Trickle-down economics was not the only reason for the prosperity. Reagan not only cut taxes, but he also increased government spending by 2.5 percent a year. He almost tripled the Federal debt. It grew from $997 billion in 1981 to $2.85 trillion in 1989. Most of the new spending went to defense. It supported Reagan's successful efforts to end the Cold War and bring down the Soviet Union. Trickle-down economics, in its pure form, was never tested. It's more likely that massive government spending ended the recession. (Source: William A. Niskanen, "Reaganomics," Library of Economics and Liberty.)

To end the 2001 recession, President George W. Bush cut income taxes with JGTRRA. That ended the recession by November of that year. But unemployment rose to 6 percent, so Bush cut business taxes with EGTRRA in 2003.

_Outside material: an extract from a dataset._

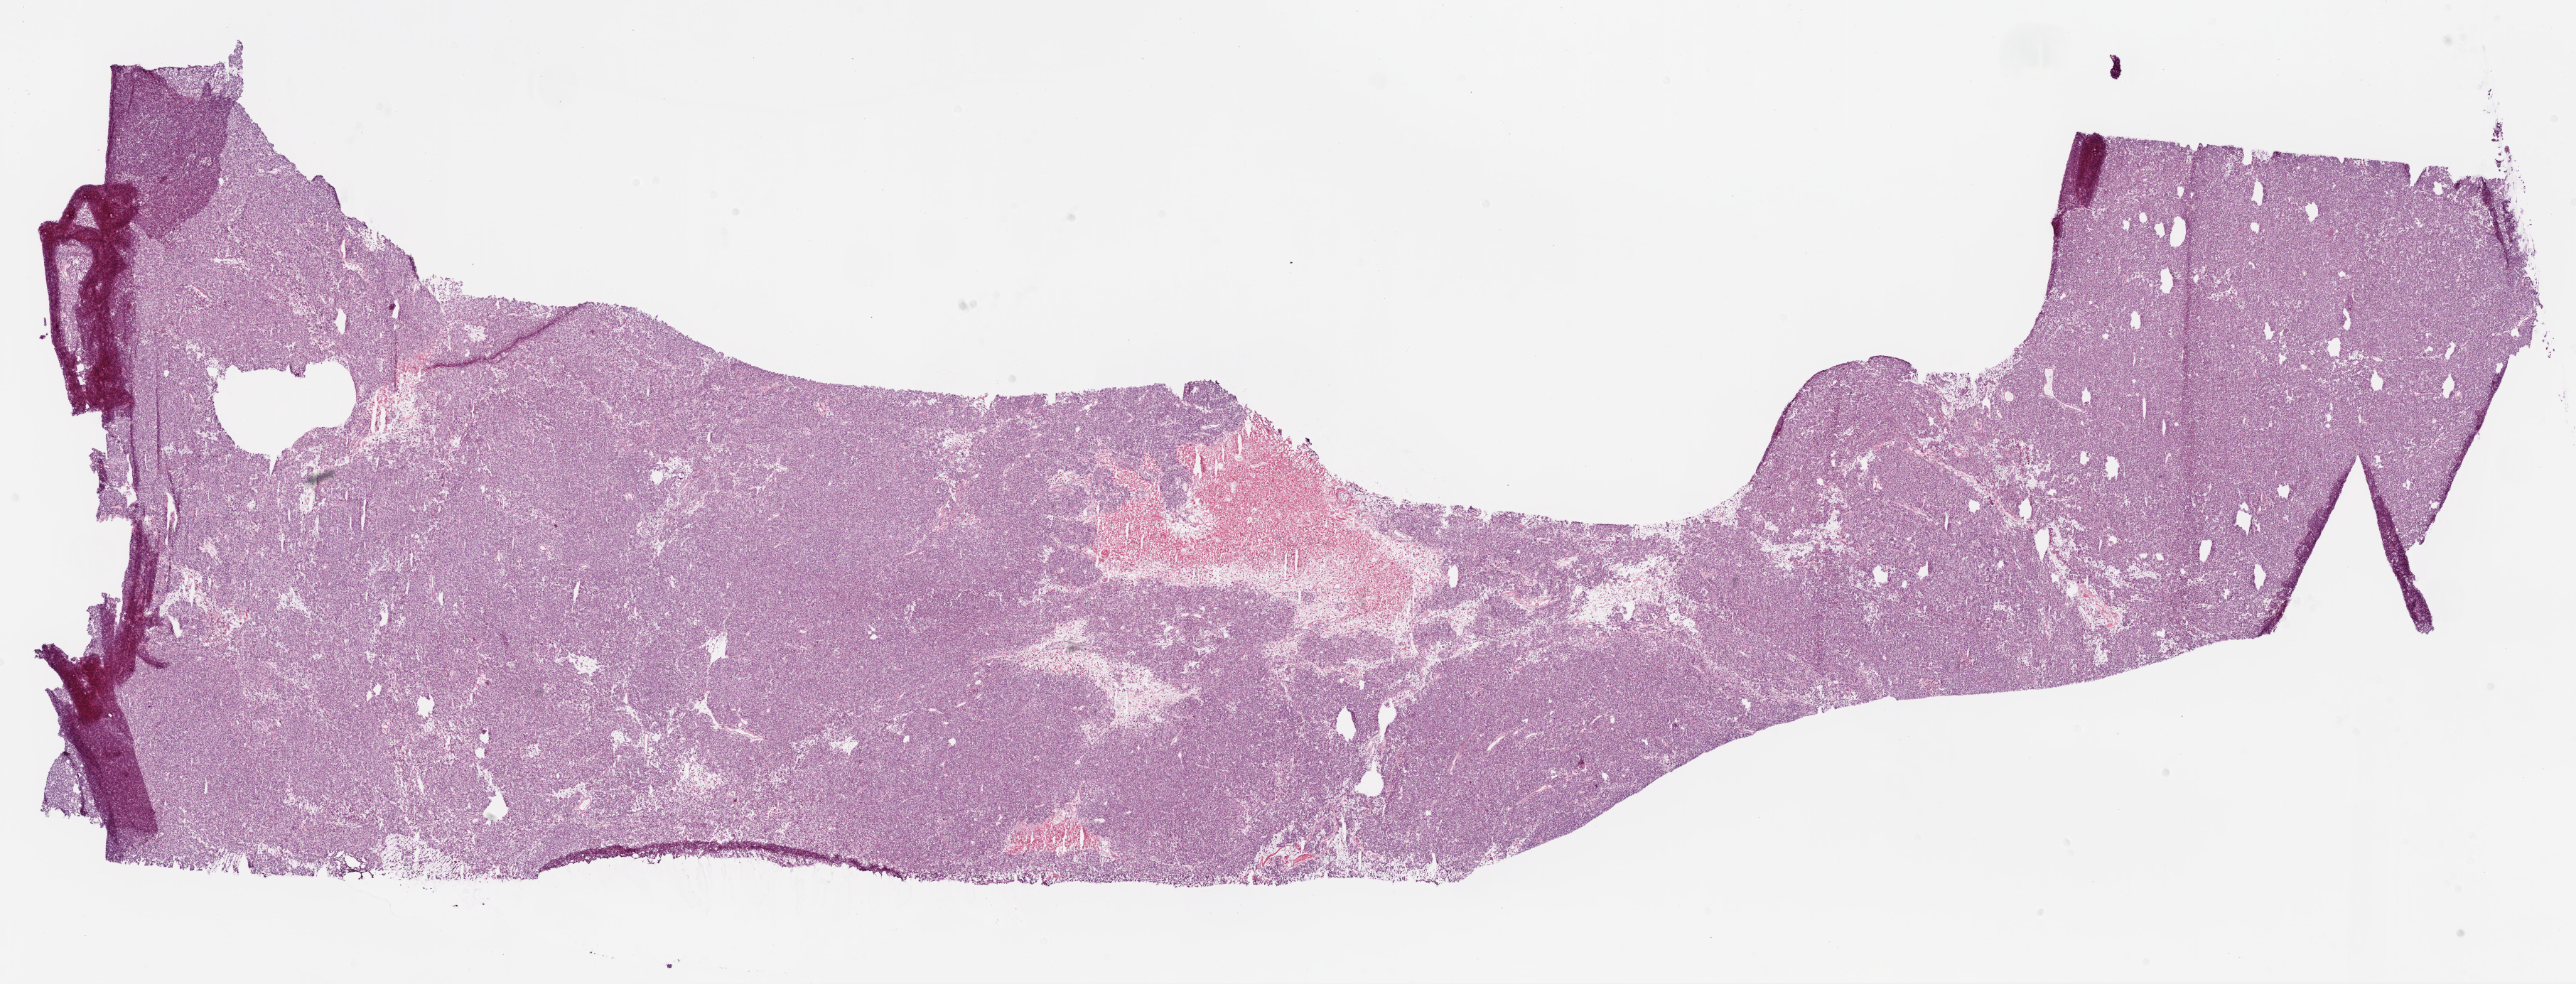
Digitized Hematoxylin and eosin (H&E) stained tissue section (whole slide), low-resolution overview of the scanned area, about 29.1 x 11.1 mm, frozen section, sample: primary tumour, ovary. Female patient; age at initial diagnosis 50 years. Histologic grade: G3 (poorly differentiated). Composition of this section per pathologist review: tumour cells 87%, tumour nuclei 99%, normal cells 0%, stromal cells 5%, necrosis 8%.
* FIGO stage: IV
* diagnosis: Serous cystadenocarcinoma, NOS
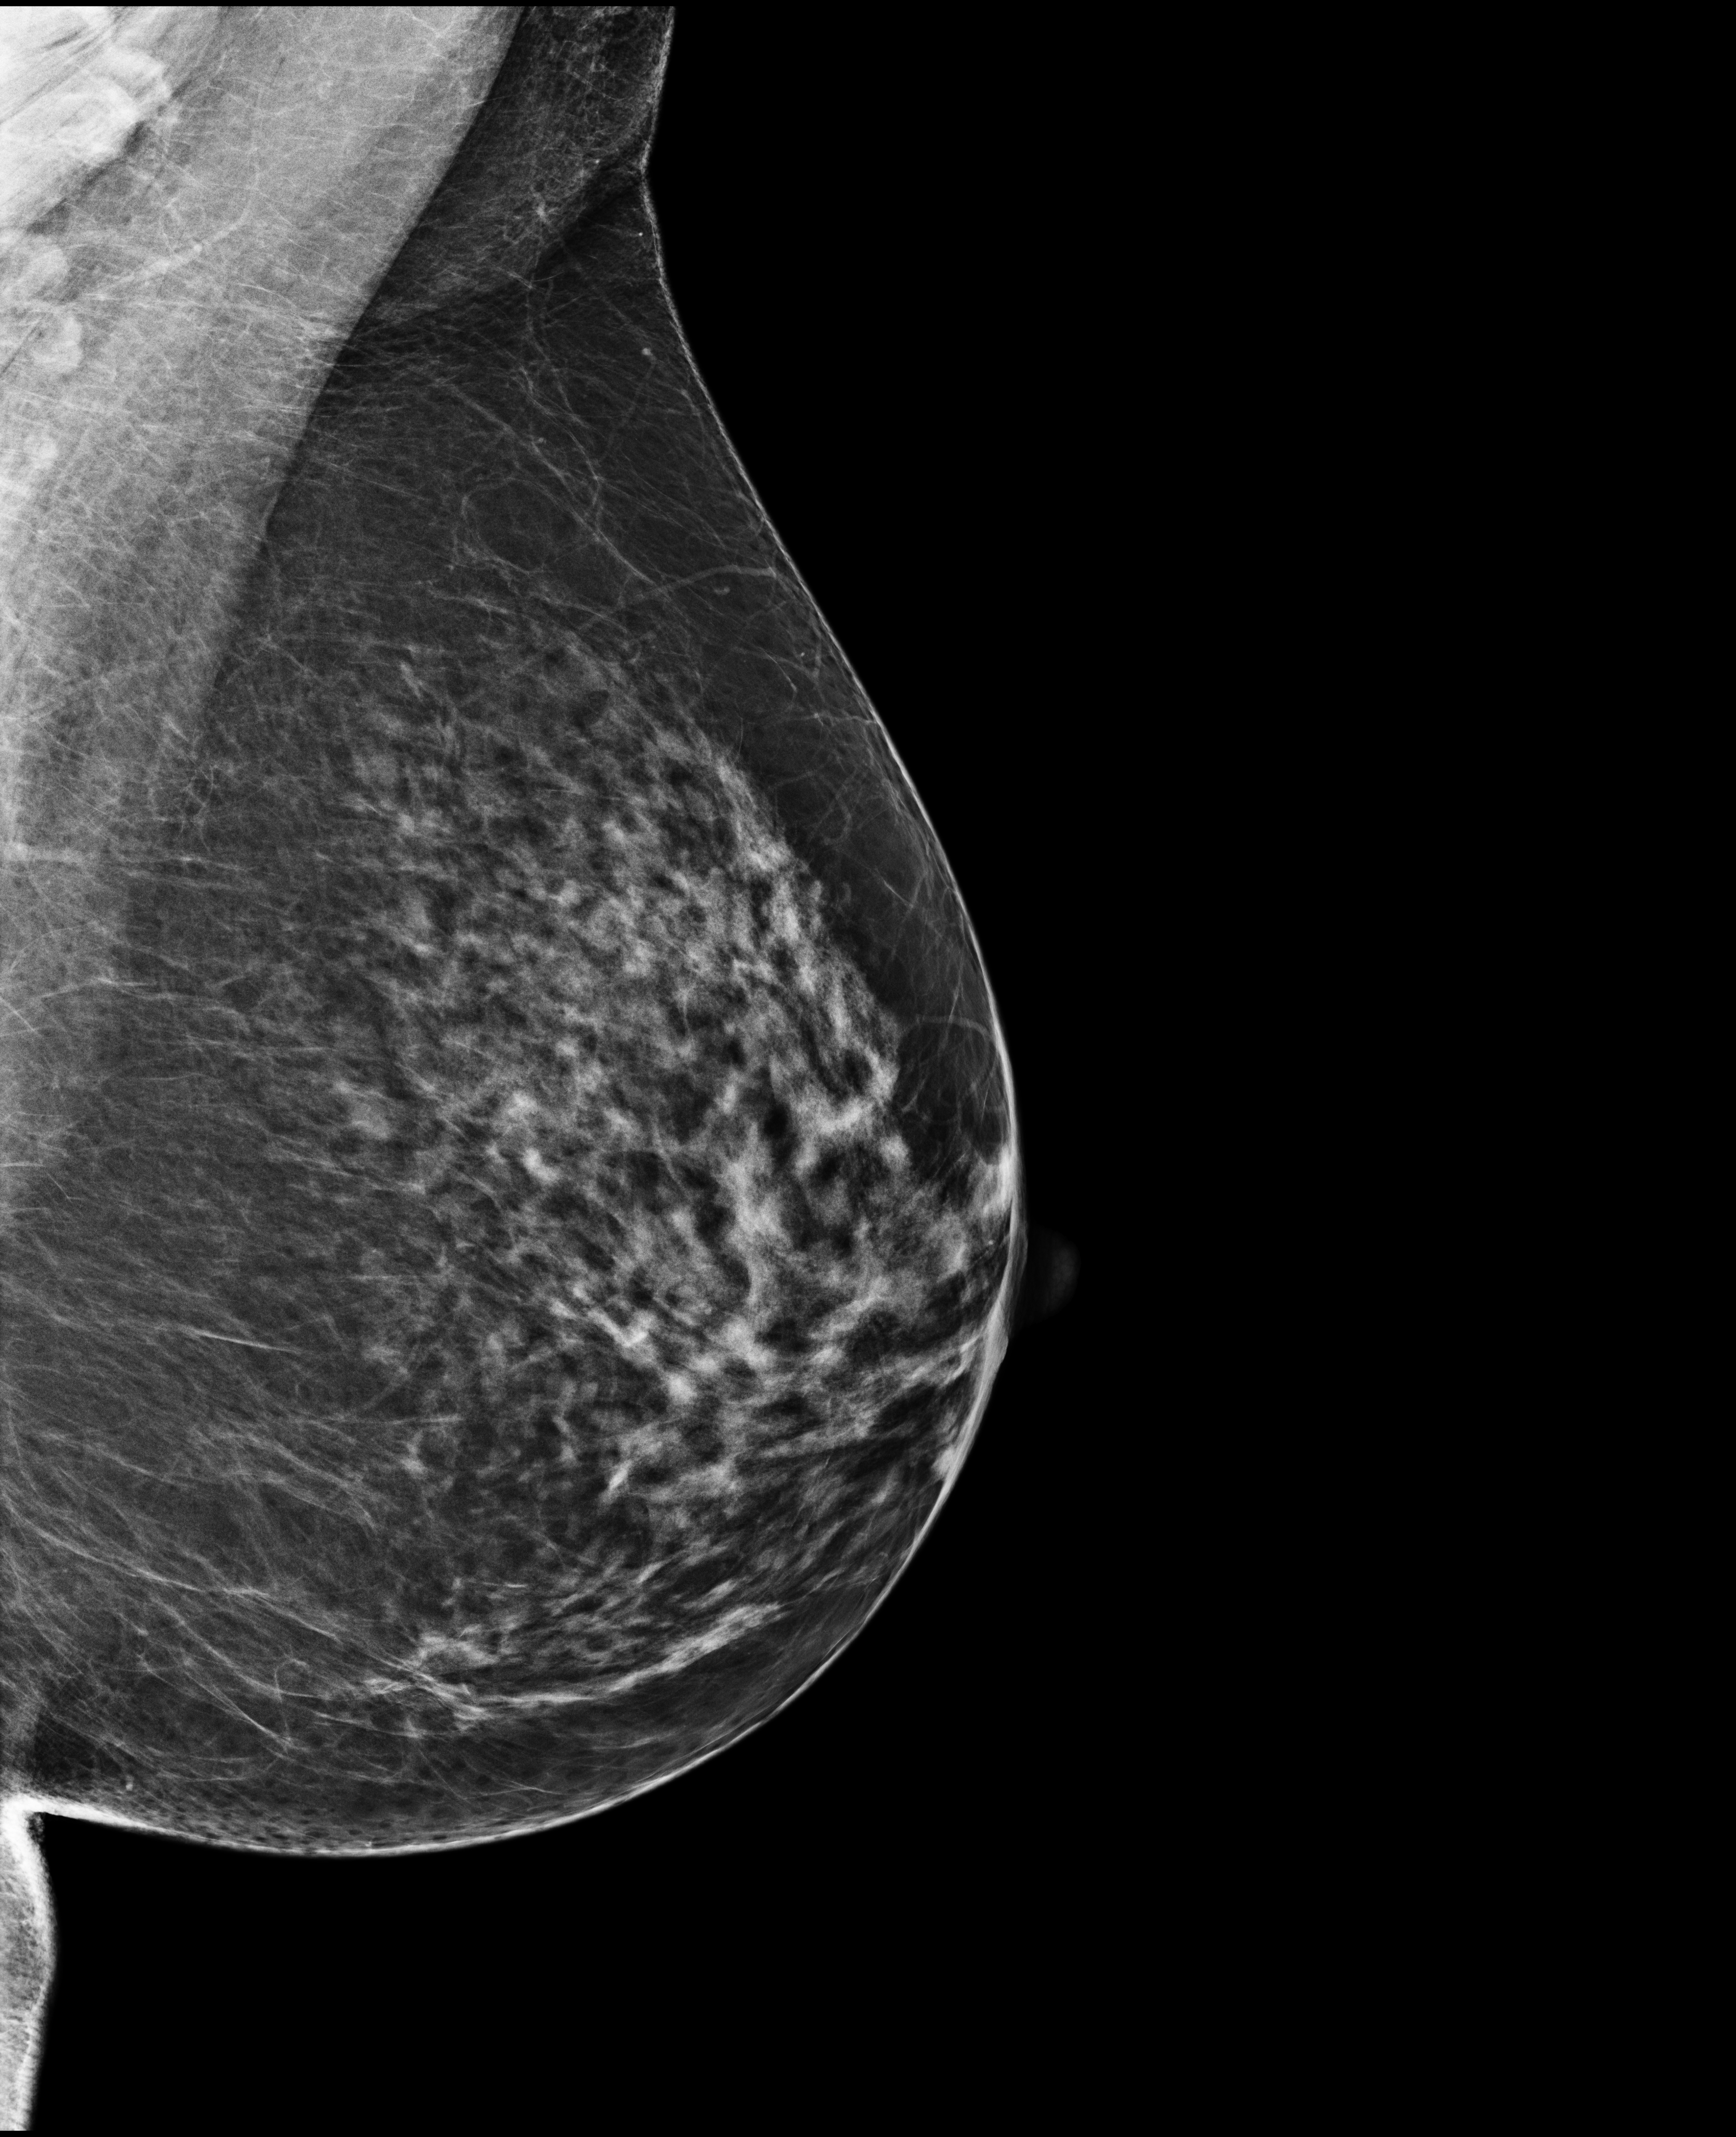
Full-field digital mammogram (FFDM), left breast, medio-lateral oblique projection, annual screening mammography examination. Female patient, age 52 years.
BI-RADS breast density category at the screening exam (both breasts, scale 1–4): 3. Final BI-RADS category for the screening round (tomosynthesis exam, both breasts): category 1. Recall: no recall after this screen.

It appeared that the tax cuts worked. At the same time, the Federal Reserve lowered the Fed funds rate from 6 percent to 1 percent during this same period.  It's unclear whether tax cuts or another stimulus were what worked.

Trickle-down economics says that Reagan's lower tax rates should have helped all income levels.

In fact, the exact opposite occurred. Income inequality worsened. Between 1979 and 2005, after-tax household income rose 6 percent for the bottom fifth. That sounds great until you see what happened for the top fifth -- an 80 percent increase in income. The top 1 percent saw their income triple. Instead of trickling down, it appears that prosperity trickled up. (Source: Steven Greenhouse, The Big Squeeze, pp.6-9.)

Why Trickle-Down Economics Is Relevant Today

Despite its shortcomings, Republicans use trickle-down economics to guide policy. In 2017, Republican President Donald Trump proposed cutting taxes for the wealthy.

He also wants to end taxes on capital gains and dividends for everyone making less than $50,000 a year. Trump would lower the corporate tax rate to attract more corporations. He said it would boost growth enough to make up for the debt increase.

In 2010, the popular Tea Party movement rode into power during the mid-term elections.  They wanted to cut government spending and taxes. As a result, Congress extended the George Bush tax cuts, even for those making $250,000 or more.